Democrats are taking the unprecedented step of releasing excerpts from a closed-session interview the House Benghazi committee conducted last month with Hillary Clinton aide Cheryl Mills, accusing the panel’s Republican Chairman Trey Gowdy (S.C.) of selectively leaking information to damage Clinton in the presidential race. In a letter sent Monday morning, Democrats on the panel released statements made by Mills from the Sept. 3 interview that paint Clinton in a favorable light. The letter charges Gowdy with failing to provide a fair account of Mills’s interview, alleging that he orchestrated small press leaks designed to produce negative stories about the Democratic presidential front-runner.

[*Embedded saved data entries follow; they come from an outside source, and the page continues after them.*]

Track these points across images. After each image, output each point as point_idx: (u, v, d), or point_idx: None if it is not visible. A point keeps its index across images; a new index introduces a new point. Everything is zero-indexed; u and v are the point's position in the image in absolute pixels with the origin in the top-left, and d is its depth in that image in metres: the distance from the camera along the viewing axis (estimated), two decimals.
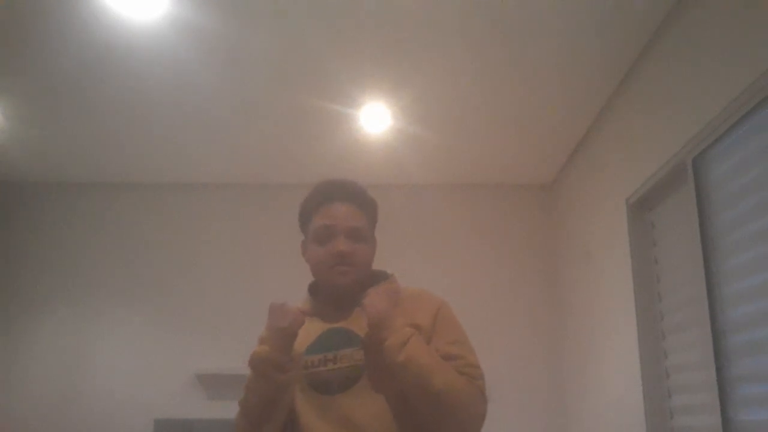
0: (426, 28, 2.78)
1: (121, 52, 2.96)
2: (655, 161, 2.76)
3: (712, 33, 2.31)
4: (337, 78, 3.18)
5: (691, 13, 2.46)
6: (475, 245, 4.42)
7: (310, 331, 1.51)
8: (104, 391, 4.16)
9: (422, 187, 4.48)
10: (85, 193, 4.51)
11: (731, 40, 2.18)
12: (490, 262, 4.38)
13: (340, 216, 1.51)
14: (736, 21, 2.16)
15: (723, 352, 2.25)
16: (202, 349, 4.22)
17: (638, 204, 3.02)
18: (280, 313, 1.45)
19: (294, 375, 1.45)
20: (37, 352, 4.23)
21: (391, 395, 1.40)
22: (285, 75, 3.17)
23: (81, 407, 4.13)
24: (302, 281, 1.64)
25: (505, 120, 3.60)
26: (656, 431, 2.79)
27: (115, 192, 4.50)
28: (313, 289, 1.61)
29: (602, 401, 3.43)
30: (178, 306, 4.31)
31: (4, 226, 4.45)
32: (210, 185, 4.51)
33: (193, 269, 4.38)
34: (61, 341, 4.25)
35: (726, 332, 2.25)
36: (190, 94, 3.34)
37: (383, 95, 3.34)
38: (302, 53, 2.98)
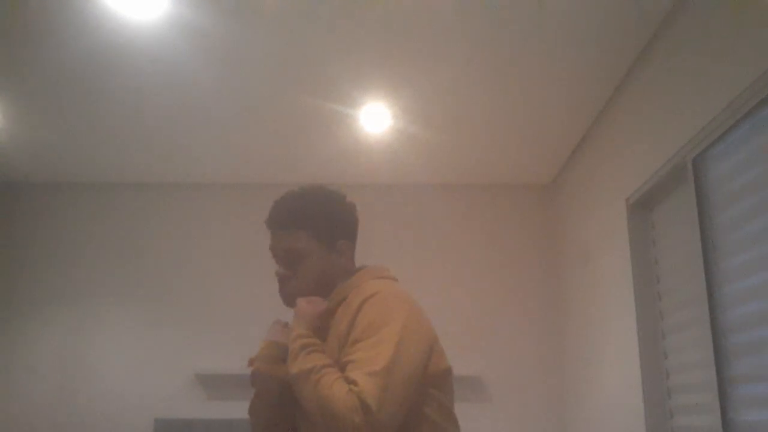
0: (426, 28, 2.78)
1: (121, 52, 2.96)
2: (655, 161, 2.76)
3: (712, 33, 2.31)
4: (337, 78, 3.18)
5: (691, 13, 2.46)
6: (474, 245, 4.42)
7: None
8: (104, 391, 4.16)
9: (422, 187, 4.49)
10: (85, 193, 4.51)
11: (731, 40, 2.18)
12: (490, 262, 4.38)
13: (273, 244, 1.54)
14: (736, 21, 2.16)
15: (723, 352, 2.25)
16: (202, 349, 4.22)
17: (638, 204, 3.02)
18: (279, 329, 1.52)
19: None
20: (37, 352, 4.23)
21: None
22: (285, 75, 3.17)
23: (81, 407, 4.13)
24: None
25: (505, 120, 3.60)
26: (656, 431, 2.79)
27: (115, 192, 4.51)
28: None
29: (602, 401, 3.43)
30: (178, 306, 4.31)
31: (4, 226, 4.45)
32: (210, 185, 4.52)
33: (193, 269, 4.38)
34: (61, 341, 4.25)
35: (726, 332, 2.25)
36: (190, 94, 3.34)
37: (383, 95, 3.34)
38: (302, 53, 2.98)
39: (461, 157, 4.10)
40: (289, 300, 1.51)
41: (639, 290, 2.96)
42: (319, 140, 3.84)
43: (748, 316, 2.12)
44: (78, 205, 4.50)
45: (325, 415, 1.22)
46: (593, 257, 3.58)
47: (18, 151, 4.03)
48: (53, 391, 4.16)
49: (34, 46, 2.91)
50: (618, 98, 3.23)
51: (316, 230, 1.51)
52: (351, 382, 1.22)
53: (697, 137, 2.39)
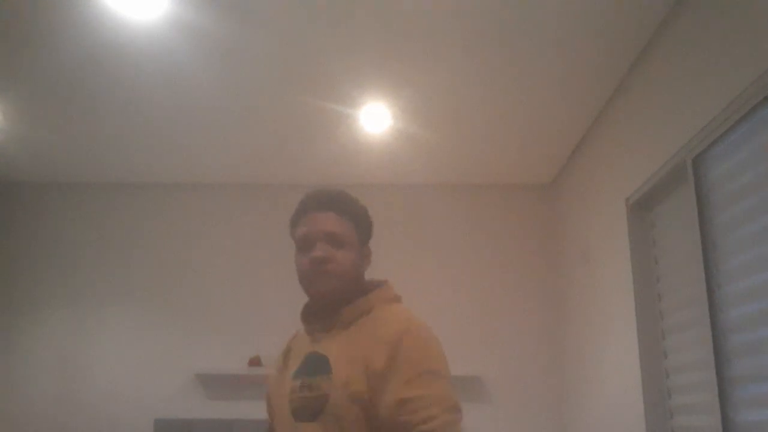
0: (426, 28, 2.78)
1: (122, 53, 2.96)
2: (655, 161, 2.76)
3: (712, 33, 2.31)
4: (337, 78, 3.18)
5: (691, 13, 2.46)
6: (474, 245, 4.42)
7: (301, 351, 1.50)
8: (104, 391, 4.16)
9: (422, 187, 4.49)
10: (85, 193, 4.51)
11: (731, 40, 2.18)
12: (490, 262, 4.38)
13: (318, 222, 1.48)
14: (735, 21, 2.16)
15: (723, 352, 2.25)
16: (202, 349, 4.22)
17: (638, 204, 3.02)
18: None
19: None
20: (37, 352, 4.23)
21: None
22: (285, 75, 3.17)
23: (81, 407, 4.13)
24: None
25: (505, 120, 3.60)
26: (656, 431, 2.79)
27: (115, 192, 4.51)
28: (306, 304, 1.57)
29: (602, 401, 3.43)
30: (178, 306, 4.31)
31: (4, 226, 4.45)
32: (210, 185, 4.52)
33: (193, 269, 4.38)
34: (61, 341, 4.26)
35: (726, 332, 2.25)
36: (190, 94, 3.34)
37: (383, 95, 3.34)
38: (302, 53, 2.98)
39: (461, 157, 4.10)
40: (324, 284, 1.45)
41: (639, 290, 2.96)
42: (319, 140, 3.84)
43: (748, 316, 2.12)
44: (78, 205, 4.50)
45: None
46: (593, 257, 3.58)
47: (18, 151, 4.03)
48: (53, 391, 4.17)
49: (33, 46, 2.91)
50: (618, 98, 3.23)
51: (358, 226, 1.51)
52: (429, 418, 1.27)
53: (697, 137, 2.39)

In a letter signed by all five Democratic members of the panel, the lawmakers told Gowdy, "It has become obvious that the only way to adequately correct the public record is to release the complete transcript of the Committee’s interview with Ms. Mills.... [W]e plan to begin the process of correcting the public record by releasing the transcript of Ms. Mills’ interview. Since you have indicated your unwillingness to do this in a bipartisan manner, we plan to do so ourselves."
 
Let's back up for a minute to recap for those unfamiliar with the issue surrounding Mills.
 
About a month ago, former State Department Chief of Staff Cheryl Mills agreed to testify before the Benghazi panel, but she urged the committee's Republican leaders to hold a transparent, public hearing, open for all the world to see, so there’d be no concerns about misleading leaks. After all, she had nothing to hide and no incentive to keep her testimony private.
 
As we discussed at the time, Gowdy and the committee's Republicans refused, insisting that Mills answer questions behind closed doors. Committee Democrats asked for a full transcript to be released to the public and the media -- again, so everyone could see exactly what was discussed -- but Gowdy and his team refused this request, too.
 
And right on cue, immediately after Mills spoke to the committee, Republicans leaked misleading information to Politico about her testimony. It was not the first deceptive leak from the panel.
 
Gowdy once boasted, “[S]erious investigations do not leak information or make selective releases of information without full and proper context." And yet, that's precisely what his investigation has done.
 
This, coupled with McCarthy's admission last week, appears to have pushed committee Democrats over the edge. They have the transcript -- the whole thing, not excerpts edited by Republicans to advance a partisan agenda -- and they want the public to have it, too. From today's letter:

"We do not take this action lightly. We have held off on taking such action for more than a year, but we will no longer sit and watch selective, out-of-context leaks continue to mischaracterize the testimony the Select Committee has received. "Please notify us within five days if you believe any information in the full transcript should be withheld from the American people. We are providing the State Department and Ms. Mills’ attorneys with this same opportunity."

I'm not entirely sure what, if anything, Gowdy can do at this point to (a) keep the truth shielded from public view; and (b) punish the Democrats on his committee for going around him.
 
But as the masquerade ends and the Benghazi committee is exposed as the partisan exercise it has always been, the politics surrounding the scheme are clearly intensifying.